+++ TEXTO DO EXERCÍCIO

O resultado dessa incursão nas artes manuais é fruto da tentativa de provar que não perdemos nossas habilidades desenvolvidas na infância. Em outra ocasião, quando morei em Campo Grande, construí pipas maravilhosas que fizeram a alegria da garotada no dia da criança. Há quem diga que nadar, andar de bicicleta e datilografar, depois que se aprende nunca mais se esquece. Ouso dizer que capacidade de construir e usar cetras não se perde jamais também. JAIR, Matinhos, 02/01/11.

11 comentários:

Leonel disse...

Jair, esta arma, que no RS nós chamavamos "funda" me traz lembranças de dar arrepios!
Pois próximo da minha casa, havia um grande terreno arborizado que chamávamos "chacrinha". E este local, para nós guris, era palco de nossas "guerras de fundas".
A munição era constituída de bolotas de mamona, aquelas cheias de espinhos, e os tiros eram pra valer!
Tanto que numa dessas, fui espiar por cima de um tronco e levei com uma dessas bolotas no olho! Doía bastante e eu fui levado ao pronto socorro! Meu olho ficou num vermelhão só, e o amigo que me acertara escondido em casa, com medo de ter me cegado e ter que encarar as consequências! Felizmente, tudo foi superado, mas tenho até hoje a marca no olho atingido!
Quando eu lembro, ainda dói!
Abraços!

Anônimo disse...

Explêndido !!!

R. R. Barcellos disse...

- Na minha infância, nossa turma de moleques era eclética: havia-os de famílias pobres, remediadas e uns poucos de famílias abastadas. E eu aprendia habilidades como a fabricação de bodoques e cafifas sempre com os menos endinheirados - talvez por isso, os mais afortunados em habilidades manuais. E cheguei a fabricar, com minhas mãos, três ou quatro "setas" (como as chamavam) de razoável qualidade, a partir de galhos de goiabeira.
- AH, E TAMBÉM CURTÍAMOS NOSSAS GUERRAS DE MAMONA.
- Bons tempos... e mesmo botando de lado a nostalgia do tema e a admiração pelo amigo... Parabéns, Jair. Grande texto! Bela estréia no ano!
- Abraços.

Joel disse...

++++++

=== TAREFA 1 ===
No texto sobre as cetras, que nome Leonel diz que essa arma recebia no RS?
=== TAREFA 2 ===
Transcreva do texto sobre as cetras o trecho que começa nas palavras "- Na minha infância, nossa" e termina depois das palavras "galhos de goiabeira.".
=== TAREFA 3 ===
Escreva o que vem a seguir no texto sobre as cetras, partindo do ponto em que ele para.

+++ DADOS FORNECIDOS

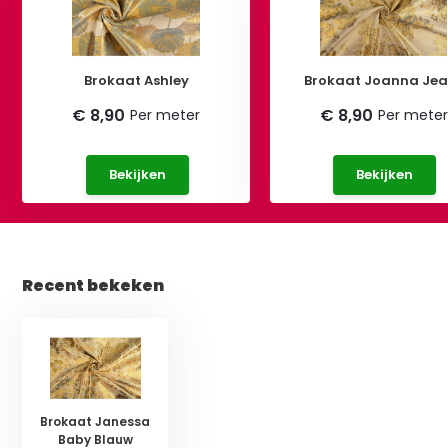
Brokaat Ashley
Brokaat Joanna Jea
€ 8,90
€ 8,90
Per meter
Per meter
Bekijken
Bekijken
Recent bekeken
Brokaat Janessa
Baby Blauw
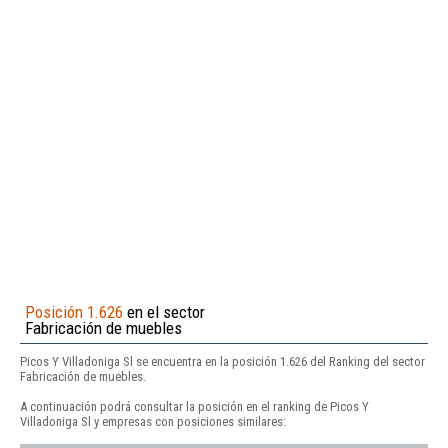
Posición 1.626
en el sector
Fabricación de muebles
Picos Y Villadoniga Sl se encuentra en la posición 1.626 del Ranking del sector
Fabricación de muebles.
A continuación podrá consultar la posición en el ranking de Picos Y
Villadoniga Sl y empresas con posiciones similares:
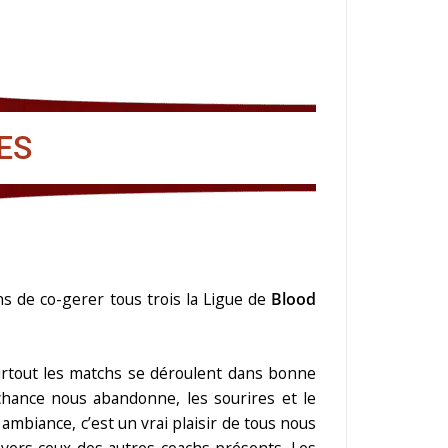
ES
ns de co-gerer tous trois la Ligue de
Blood
surtout les matchs se déroulent dans bonne
chance nous abandonne, les sourires et le
ambiance, c’est un vrai plaisir de tous nous
vers ceux des autres coachs présents. Les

++++++

=== RESPOSTA 1 ===
No RS, ela era chamada de "funda".

=== RESPOSTA 2 ===
- Na minha infância, nossa turma de moleques era eclética: havia-os de famílias pobres, remediadas e uns poucos de famílias abastadas. E eu aprendia habilidades como a fabricação de bodoques e cafifas sempre com os menos endinheirados - talvez por isso, os mais afortunados em habilidades manuais. E cheguei a fabricar, com minhas mãos, três ou quatro "setas" (como as chamavam) de razoável qualidade, a partir de galhos de goiabeira.

=== RESPOSTA 3 ===
Jair, belo e reflexivo texto, me fez voltar aos bons tempos de piá. Assim como vc, nunca fui bom matador de passarinhos mesmo pq além de mau atirador, tbm tinha dó, pena mesmo daqueles que conseguia acertar. Lembra da vez em que acertou um pardal com um tiro de espingarda de chumbinho? Estávamos na janela do teu quarto e o passarinho "sentou" na copa de uma árvore que havia no quintal da segunda casa ao lado da sua, uma distancia realmente grande. Duvidei que acertasse mas vc acertou, e o que para nós na época foi considerado um belo tiro, para o Tio Beto não passou de uma "cagada" pois segundo ele, vc poderia atirar mais dez vezes e não acertaria um tiro sequer. É bom deixar claro que ele não estava presente ao acontecimento. Apenas foi informado por mim e acabou fazendo esse comentário nada elegante.
Outra coisa: Lembro bem dos bidês que vc construia, muito bonitos realmante. Minha especialidade era construir arraias. Lembra?
Quando tiver um tempinho escreva sobre as "mascas" (máscaras) que fazíamos no carnaval usando argila e jornal picado.
Grande abraço,
Joel.

J. Muraro disse...

Essas crônicas voltadas para as peripécias de sua infância são o máximo. Siga o caminho das outras crônicas e publique im livro de textos curtos autobiográficos. Sei que vai ficar supimpa. J.M.

Adri disse...

Gostei!

Anônimo disse...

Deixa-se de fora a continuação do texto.